For the evaluation data I’ve used similar approach, on 1% of all the chunk I’ve used a different locally LLM (LLaMA 7B) to generate the same. The intention with that it to provide some different samples, but still able to feed the whole document in the training process.

The training

I’ve chosen a smaller model to make my life easier from the GPU memory perspective so I’ve used phi-2 as the base model. I’ve added a LoRA layer with a R on the higher side R=128 this itself resulted to train 3.5% equivalent of the original model. For Alpha I’ve used 128 to tamper the new information as I wanted to add new knowledge. For the training I’ve used my 2×3090 with vanilla DDP, and used 100 epochs which was a guess (now I know better). I’ve used batch size of 1 and limited the tokens to 325 to fit to memory. Even with this the GPU utilization were above 90% (3090 has 24GB) The training has taken ~60 hours. The tightly packed blower style 3090 haven-t had adequate airflow/cooling so I had to supplemented it with a big fan.

The result

Training completed that itself was a big win for me. It took few trials to not crash due to memory consumption hit the ceiling or after couple hours one GPU has crashed to to thermal conditions. The tensorboard logs showed sever overfitting. Some overfitting I’ve wanted to achieve memorization, but this might too much and the model won;t be able to generalize as good.
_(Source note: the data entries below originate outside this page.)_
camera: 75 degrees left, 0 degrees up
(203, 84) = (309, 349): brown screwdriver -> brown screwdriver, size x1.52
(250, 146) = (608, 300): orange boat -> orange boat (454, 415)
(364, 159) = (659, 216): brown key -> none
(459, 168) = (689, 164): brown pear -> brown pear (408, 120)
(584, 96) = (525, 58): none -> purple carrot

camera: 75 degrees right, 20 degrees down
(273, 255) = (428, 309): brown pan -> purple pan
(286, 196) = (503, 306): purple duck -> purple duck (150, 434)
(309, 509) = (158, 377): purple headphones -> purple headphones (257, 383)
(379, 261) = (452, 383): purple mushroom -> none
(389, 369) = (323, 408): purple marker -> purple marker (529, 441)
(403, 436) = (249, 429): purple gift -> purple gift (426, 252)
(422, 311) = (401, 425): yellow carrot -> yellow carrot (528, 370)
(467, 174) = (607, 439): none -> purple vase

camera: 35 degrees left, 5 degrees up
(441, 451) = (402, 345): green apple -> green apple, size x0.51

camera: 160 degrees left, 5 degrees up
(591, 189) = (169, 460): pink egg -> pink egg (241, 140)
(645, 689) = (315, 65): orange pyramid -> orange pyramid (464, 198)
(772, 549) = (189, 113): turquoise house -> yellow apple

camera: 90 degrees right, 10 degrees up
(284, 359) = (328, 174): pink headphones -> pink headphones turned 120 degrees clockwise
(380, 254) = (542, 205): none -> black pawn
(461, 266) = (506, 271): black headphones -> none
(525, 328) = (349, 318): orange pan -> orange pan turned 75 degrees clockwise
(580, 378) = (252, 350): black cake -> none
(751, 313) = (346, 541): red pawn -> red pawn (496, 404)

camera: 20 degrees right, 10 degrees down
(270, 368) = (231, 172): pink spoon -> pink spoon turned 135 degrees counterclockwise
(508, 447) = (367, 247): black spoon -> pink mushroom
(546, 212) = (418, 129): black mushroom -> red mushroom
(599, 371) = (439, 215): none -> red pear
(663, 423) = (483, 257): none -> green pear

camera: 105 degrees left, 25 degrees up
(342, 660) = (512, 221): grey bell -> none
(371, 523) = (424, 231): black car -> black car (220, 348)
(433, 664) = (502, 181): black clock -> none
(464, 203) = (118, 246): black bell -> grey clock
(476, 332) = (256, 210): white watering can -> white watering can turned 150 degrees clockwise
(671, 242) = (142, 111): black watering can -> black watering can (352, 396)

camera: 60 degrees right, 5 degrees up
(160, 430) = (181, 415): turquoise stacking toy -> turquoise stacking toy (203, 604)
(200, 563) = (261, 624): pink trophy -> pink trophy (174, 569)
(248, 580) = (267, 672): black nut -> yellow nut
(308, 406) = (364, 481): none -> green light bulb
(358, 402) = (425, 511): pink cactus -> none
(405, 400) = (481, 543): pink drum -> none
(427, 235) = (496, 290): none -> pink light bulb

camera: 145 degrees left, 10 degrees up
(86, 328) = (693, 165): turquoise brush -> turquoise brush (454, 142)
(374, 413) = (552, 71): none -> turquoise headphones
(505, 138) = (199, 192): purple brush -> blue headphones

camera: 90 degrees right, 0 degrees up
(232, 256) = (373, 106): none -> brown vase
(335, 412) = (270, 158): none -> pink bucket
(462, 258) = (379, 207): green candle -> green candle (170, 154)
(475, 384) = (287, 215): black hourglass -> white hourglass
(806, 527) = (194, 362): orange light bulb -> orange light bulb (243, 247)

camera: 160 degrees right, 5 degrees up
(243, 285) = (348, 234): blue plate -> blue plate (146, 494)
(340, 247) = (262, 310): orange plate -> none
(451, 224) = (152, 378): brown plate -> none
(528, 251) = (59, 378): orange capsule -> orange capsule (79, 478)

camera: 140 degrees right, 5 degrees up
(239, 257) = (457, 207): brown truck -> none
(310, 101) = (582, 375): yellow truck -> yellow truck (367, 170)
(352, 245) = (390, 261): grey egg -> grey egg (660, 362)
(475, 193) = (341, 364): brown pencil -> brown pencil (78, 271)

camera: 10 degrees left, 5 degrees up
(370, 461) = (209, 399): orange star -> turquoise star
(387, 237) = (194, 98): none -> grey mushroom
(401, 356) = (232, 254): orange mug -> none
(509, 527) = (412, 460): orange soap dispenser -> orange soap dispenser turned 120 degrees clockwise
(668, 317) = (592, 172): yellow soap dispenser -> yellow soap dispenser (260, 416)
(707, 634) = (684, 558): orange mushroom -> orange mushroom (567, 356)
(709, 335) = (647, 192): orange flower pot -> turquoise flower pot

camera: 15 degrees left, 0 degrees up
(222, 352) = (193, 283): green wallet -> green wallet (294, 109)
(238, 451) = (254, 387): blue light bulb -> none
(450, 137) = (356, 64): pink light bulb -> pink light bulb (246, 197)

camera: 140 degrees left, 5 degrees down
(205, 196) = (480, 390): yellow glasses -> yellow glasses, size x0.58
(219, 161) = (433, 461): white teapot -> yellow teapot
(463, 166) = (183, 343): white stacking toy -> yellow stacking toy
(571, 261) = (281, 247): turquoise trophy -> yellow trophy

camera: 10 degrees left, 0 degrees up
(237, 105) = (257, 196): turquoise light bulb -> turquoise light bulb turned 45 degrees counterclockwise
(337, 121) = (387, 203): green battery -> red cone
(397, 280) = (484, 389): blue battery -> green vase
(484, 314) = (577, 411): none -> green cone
The produced model seems adapter knew knowledge, and provided answers in the right context. Sometimes it has generated reasonable short answer for the question and like 10 other questions. Anyway after using that much patience from my family and that much electricity I’ve released the model on HuggingFace feel free to play with it.
https://huggingface.co/DevQuasar/vintage-nextstep_os_systemadmin-ft-phi2

The learning

  1. For new knowledge I probably don’t need it in a question answer format. Maybe be beneficial to do a 2 phased Fine Tuning, teach some new knowledge by just show the data itself without instructions, and in another iteration show examples of asking about the topic.
  2. My unsupervised training data generation approach has put too much trunk to the model the prompt and the regexp :D. Once I’ve eyeballed the generated data I found multiple entries where the input has contained multiple set on Question-Answer pairs. This might be the explanation why the final model has occasionally generates some additional questions-answer pairs after a reasonable answer to the user question.
  3. Data chunking is critical. I’ll need more sophisticated way to able to keep contextually belonging pieces of the input data together. By chunking it on token limit results in split of the original data within context so the generated training Q-A pairs quality suffers.
  4. Human documents uses references to other part of the document. I haven’t even thought about this but during testing the tuned model, sometimes the answer contained some reference to other chapters. Which makes sense from the model’s perspective, but doesn’t help you when you’re using the model and have to rely only on the model’s knowledge and has no access to the original data source.
    I was somewhat able to mitigate this behavior with prompt engineering like:
    “Give me a complete answer do not refer to other chapters but collect the information from them. How to setup a local network in Openstep OS?”
    but were the seemingly coherent answer was true of just result of hallucinations is yet to be confirmed.
    Anyway I feel this can be an interesting topic to dig deeper in the future.
  5. I should have been done way less epochs and apply early stopping based on the eval results.